All the articles of the Nu-Atlee Agreement should be interpreted to reflect the goals of the right to self-determination without any acceptation of the peoples living in Burma. Peoples of Burma used their right of self-determination under the erga omnes provisions of the UN Charter on decolonization by the Nu-Atlee Agreement. Erga omnes is a Latin phrase which means “towards all” or “toward everyone”. In legal terminology, erga omnes rights or obligation are owed toward all.

The ordinary meaning of the Nu-Atlee Agreement is the right of the peoples to self- determination as a whole in Burma. Denationalization of the minorities in Burma by the Article 3 of the 1982 Burma Citizenship is, in fact, the modification of the Article 3 of the Nu-Atlee Agreement, and this modification, when analyzed under the Article 31 of the Vienna Conventions on the Law of Treaties (VCLT), is null and void in two different senses.

1. First, there needs an agreement between the parties for any kind of modification for the Nu-Atlee Agreement but as the Nu-Atlee Agreement is an international agreement on decolonization, the modification should not be the breach of any jus cogens norms against the rights of the peoples of self-determination who gained their independence from colonial administration and became citizens of the new State.
2. Secondly, the object and purpose of the Nu-Atlee Agreement are decolonizing all the peoples living in Burma (Myanmar) and make them citizens of the newly independent State. When the minorities, who had gained their citizenship by using their right to self-determination by the Nu–Atlee Agreement, lost their citizenship and become stateless because of the implementation of the modification of the Nu- Atlee Agreement by the Article 3 of the Burma Citizenship Law 1982, this is against the “object and purposes” of the Nu-Atlee Agreement and its ordinary meaning which can never be sacrificed. Even the approval of the United Kingdom for this kind of a modification which may cause the statelessness of the decolonized peoples could not be accepted as legal and valid by not only the United Nations but the international community as a whole. And even, the United Nations Security Council does not have any authority of any kind for the modification that can cause statelessness of the peoples who gained their citizenship by the implementation of the Article 73 of the United Nations` Charter.
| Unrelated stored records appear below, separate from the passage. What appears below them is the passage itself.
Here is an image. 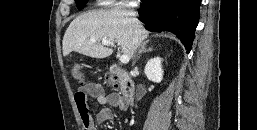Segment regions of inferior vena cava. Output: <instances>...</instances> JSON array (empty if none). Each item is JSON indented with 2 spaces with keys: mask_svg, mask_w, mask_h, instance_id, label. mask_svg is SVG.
<instances>
[{
  "mask_svg": "<svg viewBox=\"0 0 257 130\" xmlns=\"http://www.w3.org/2000/svg\"><path fill=\"white\" fill-rule=\"evenodd\" d=\"M140 39L137 35V31L134 32V38H133V54L137 50V48L140 46Z\"/></svg>",
  "mask_w": 257,
  "mask_h": 130,
  "instance_id": "obj_1",
  "label": "inferior vena cava"
}]
</instances>
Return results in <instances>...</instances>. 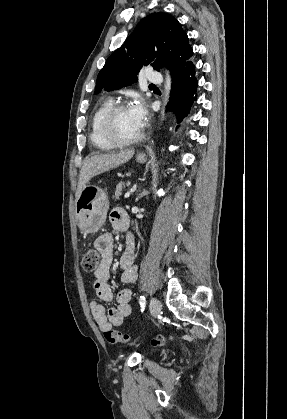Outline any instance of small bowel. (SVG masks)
I'll return each mask as SVG.
<instances>
[{
	"label": "small bowel",
	"mask_w": 287,
	"mask_h": 419,
	"mask_svg": "<svg viewBox=\"0 0 287 419\" xmlns=\"http://www.w3.org/2000/svg\"><path fill=\"white\" fill-rule=\"evenodd\" d=\"M110 222L117 230H124L129 226V217L126 211L117 207L110 214ZM113 236L111 233H103L94 242L95 249L101 254L102 260L95 271V281L93 288L100 300L110 302L113 299V292L107 281L110 276V267L113 255ZM122 268L120 280L124 284L132 283L136 280L137 268L135 265V245L132 236H128L127 245L120 259ZM132 292L130 289L124 288L116 295V306L108 310L104 305L96 300H92L89 304L92 316L102 331L110 330L113 326H120L125 317L131 312Z\"/></svg>",
	"instance_id": "obj_1"
}]
</instances>
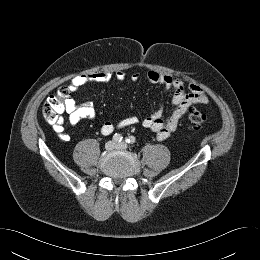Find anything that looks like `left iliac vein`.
<instances>
[{
	"instance_id": "obj_1",
	"label": "left iliac vein",
	"mask_w": 260,
	"mask_h": 260,
	"mask_svg": "<svg viewBox=\"0 0 260 260\" xmlns=\"http://www.w3.org/2000/svg\"><path fill=\"white\" fill-rule=\"evenodd\" d=\"M117 149H126L127 148V144L126 143H118L116 145Z\"/></svg>"
}]
</instances>
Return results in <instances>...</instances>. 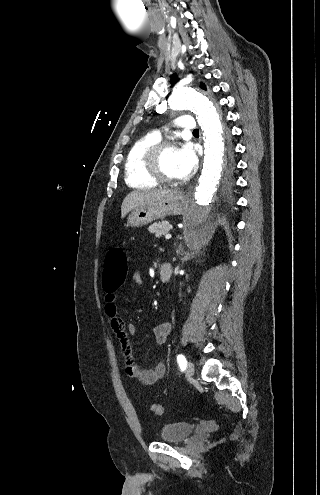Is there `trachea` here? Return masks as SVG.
Here are the masks:
<instances>
[{"mask_svg": "<svg viewBox=\"0 0 320 495\" xmlns=\"http://www.w3.org/2000/svg\"><path fill=\"white\" fill-rule=\"evenodd\" d=\"M193 133H199V130H198V129H195V130L193 131Z\"/></svg>", "mask_w": 320, "mask_h": 495, "instance_id": "3493384b", "label": "trachea"}]
</instances>
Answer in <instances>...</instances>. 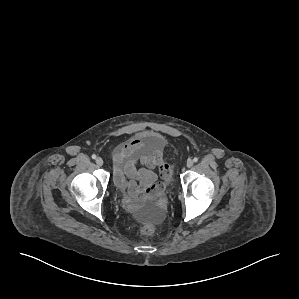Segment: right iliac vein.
<instances>
[{
    "instance_id": "right-iliac-vein-1",
    "label": "right iliac vein",
    "mask_w": 299,
    "mask_h": 299,
    "mask_svg": "<svg viewBox=\"0 0 299 299\" xmlns=\"http://www.w3.org/2000/svg\"><path fill=\"white\" fill-rule=\"evenodd\" d=\"M96 164H97L98 166H102V165H103V159H102L101 157H97V158H96Z\"/></svg>"
}]
</instances>
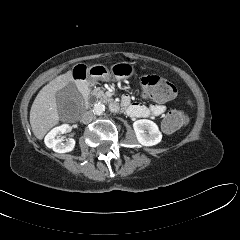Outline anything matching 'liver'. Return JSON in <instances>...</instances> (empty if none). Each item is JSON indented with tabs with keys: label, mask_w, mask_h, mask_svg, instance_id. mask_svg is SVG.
I'll list each match as a JSON object with an SVG mask.
<instances>
[{
	"label": "liver",
	"mask_w": 240,
	"mask_h": 240,
	"mask_svg": "<svg viewBox=\"0 0 240 240\" xmlns=\"http://www.w3.org/2000/svg\"><path fill=\"white\" fill-rule=\"evenodd\" d=\"M70 82H73L71 70L57 76L37 94L30 110V124L37 139H43L45 134L58 124L56 93L65 88Z\"/></svg>",
	"instance_id": "6515ba94"
}]
</instances>
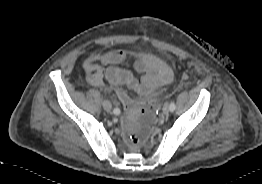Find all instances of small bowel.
<instances>
[{"label": "small bowel", "instance_id": "small-bowel-1", "mask_svg": "<svg viewBox=\"0 0 262 184\" xmlns=\"http://www.w3.org/2000/svg\"><path fill=\"white\" fill-rule=\"evenodd\" d=\"M131 60L140 77L119 67L120 64ZM100 64L107 67L104 69ZM83 70L87 75V82L92 86L102 87L106 79L113 86H126L143 96L170 83L173 78L172 70L157 56H135L123 50L100 52L93 57H88L83 62Z\"/></svg>", "mask_w": 262, "mask_h": 184}]
</instances>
The United Kingdom is primarily responsible for the internationally wrongful act of Myanmar on the modification/termination of the citizenship article of the Nu-Atlee Agreement as the party to the agreement and should act with his responsibility as codified in Article 14 of the agreement. In Article 14, it is written that:
“Should any difference arise relative to the application or the interpretation of the present Treaty, and should the contracting parties fail to settle such difference by direct negotiations, the difference shall be deferred to the International Court of Justice unless the parties agree to another mode of settlement.”

The United Kingdom should begin to negotiate on the full implementation of Article 3 of the Nu-Atlee Agreement. The United Kingdom if cannot solve the dispute of the full implementation of Article 3 of the Nu-Atlee Agreement than shall defer the validity of Article 3 of the Agreement to the International Court of Justice for a binding decision. The United Kingdom shall take the necessary steps on the non-recognition of the statelessness resulting from the Myanmar Citizenship Law 1982 and shall ask the international community on the obligation of the non-recognition of the “de facto” statelessness of the Myanmar minorities as the consequence of the implementation of the Article 3 of the Myanmar Citizenship Law 1982. This is an obligation for the United Kingdom under the principle of pacta sunt servanda and good faith under nternational law for the Nu-Atlee Agreement. The United Nations has the same responsibility as the United Kingdom for the Nu-Atlee Agreement.

Pacta sunt servanda is a Latin phrase means “agreements must be kept”, which is the very basic principle of the current International Law system, starts approximately with the emerge of agreements in the past of humankind. Pacta is the plural of pactum which means agreements and sunt servanda means must be kept in Latin.